Aim of the task >>
Quote the article on bilingual education in Texas word for word, everything from "Viva Bilingual Ed" down to "bilingual education classes.".

== Extract

Viva Bilingual Ed

Texas Not Likely to Follow California's Lead



Students Christian Gonzalez, Ramiro Martinez, and teacher Sylvia Saenz at Sanchez Elementary's bilingual education classes.

photograph by Jana Birchum



Molly Ivins has often observed that Texas should function as a "National Laboratory for Bad Government." We'd take all the really horrible ideas, try them out here, and spare everyone else the mess involved in figuring out they just don't work. But last week that other bellwether, California, gave Texas a run for the title, as failing confidence in the state's public school system and frustration with booming immigration culminated in the virtual decimation of the nation's largest bilingual instruction program. Will California's Proposition 227 inspire a similar campaign in Texas? So far, the Lone Star state's bilingual education program, while far from perfect, appears safe, despite crowing from Silicon Valley multimillionaire Ron Unz - who instigated the California drive - that the initiative marked the "beginning of the end" of bilingual education in the United States.

"There are a lot of differences between California and Texas," said Robert Milk, director of bicultural and bilingual studies at UT-San Antonio. And those differences explain why Texans continue to support bilingual education. California not only has twice as many non-native speaking students, it also has a more diverse population. Milk noted that while Latinos are the state's largest immigrant group, California's system has nearly as many students speaking Chinese, Vietnamese, and other languages - all of which contribute to the complexity of California's system. Texas has the nation's second largest bilingual studies program, with about 450,000 students who are not proficient in English, but the program is simplified by the fact that 90% of the students with limited English proficiency are native Spanish speakers.

====
== Data for review

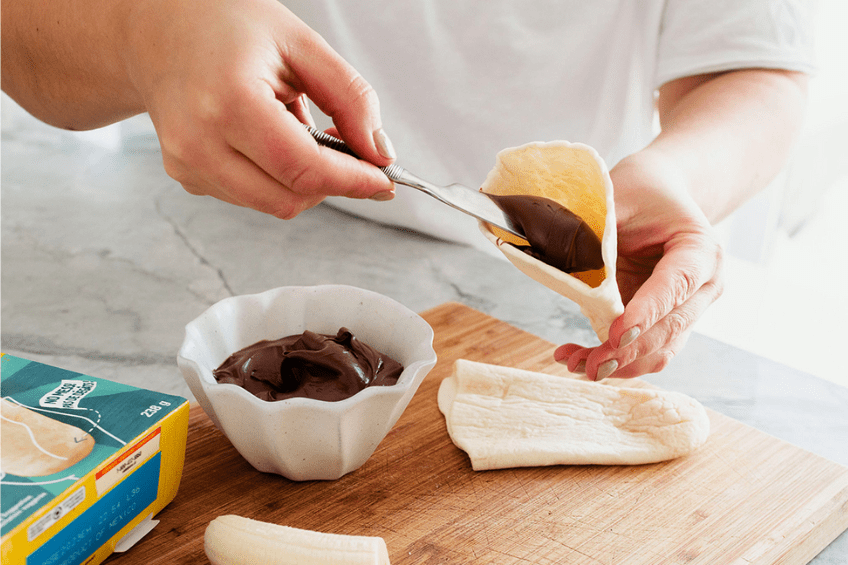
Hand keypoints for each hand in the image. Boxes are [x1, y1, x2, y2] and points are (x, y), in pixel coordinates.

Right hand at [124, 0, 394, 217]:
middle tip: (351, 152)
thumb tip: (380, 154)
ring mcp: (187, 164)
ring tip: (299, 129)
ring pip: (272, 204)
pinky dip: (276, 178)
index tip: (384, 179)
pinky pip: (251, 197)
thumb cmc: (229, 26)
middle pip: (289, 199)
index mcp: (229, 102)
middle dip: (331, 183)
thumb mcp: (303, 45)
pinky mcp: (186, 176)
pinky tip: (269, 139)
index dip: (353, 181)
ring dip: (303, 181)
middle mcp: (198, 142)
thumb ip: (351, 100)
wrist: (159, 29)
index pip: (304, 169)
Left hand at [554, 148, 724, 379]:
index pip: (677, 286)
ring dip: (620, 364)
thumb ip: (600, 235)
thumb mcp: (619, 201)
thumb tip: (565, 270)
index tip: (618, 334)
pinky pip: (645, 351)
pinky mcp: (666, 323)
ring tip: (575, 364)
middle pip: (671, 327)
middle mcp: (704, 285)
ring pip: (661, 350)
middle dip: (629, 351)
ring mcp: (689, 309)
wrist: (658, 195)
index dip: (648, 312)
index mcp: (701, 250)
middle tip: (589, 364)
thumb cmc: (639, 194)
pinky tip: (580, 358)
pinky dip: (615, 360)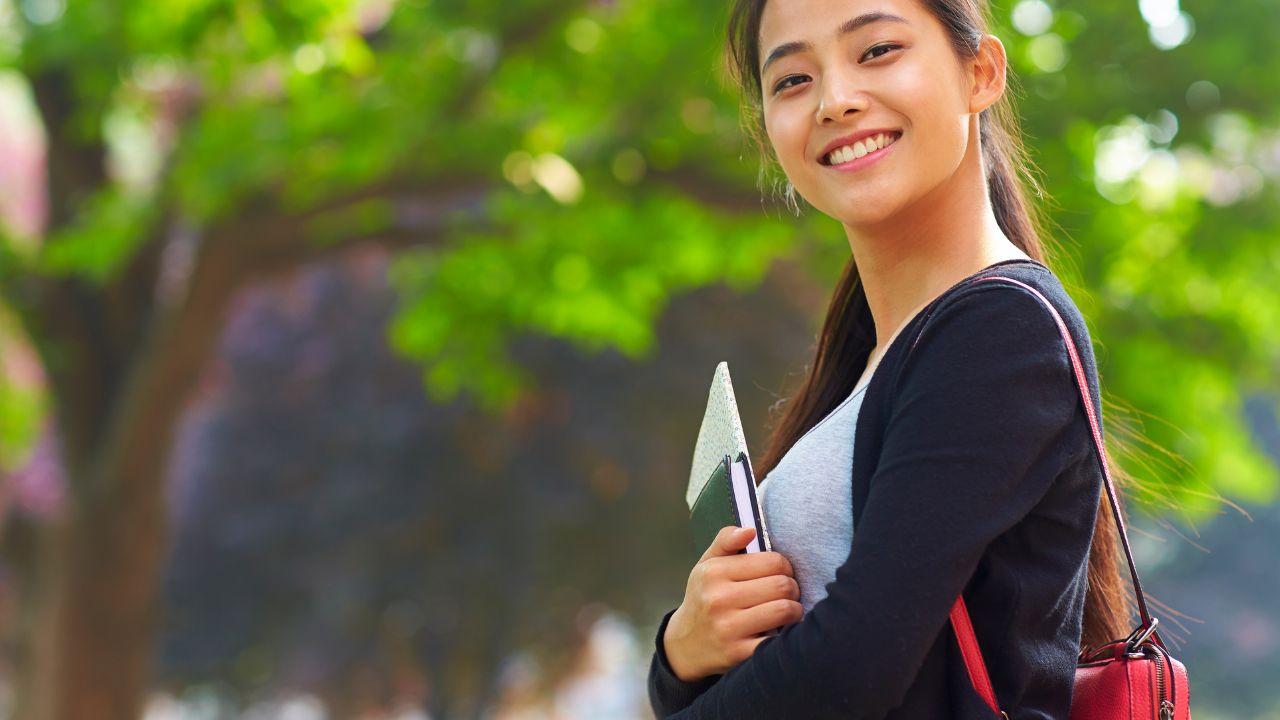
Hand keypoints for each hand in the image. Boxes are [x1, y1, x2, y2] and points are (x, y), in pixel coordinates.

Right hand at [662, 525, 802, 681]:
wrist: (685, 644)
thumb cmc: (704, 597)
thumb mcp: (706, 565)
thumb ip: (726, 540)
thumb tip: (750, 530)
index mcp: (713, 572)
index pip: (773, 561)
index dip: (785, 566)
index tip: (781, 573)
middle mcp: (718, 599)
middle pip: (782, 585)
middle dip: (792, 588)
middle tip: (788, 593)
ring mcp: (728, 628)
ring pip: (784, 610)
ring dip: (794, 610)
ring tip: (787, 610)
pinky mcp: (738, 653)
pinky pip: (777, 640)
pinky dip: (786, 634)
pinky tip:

====

Reply to the exercise >>
Viva Bilingual Ed

Texas Not Likely to Follow California's Lead



Students Christian Gonzalez, Ramiro Martinez, and teacher Sylvia Saenz at Sanchez Elementary's bilingual education classes.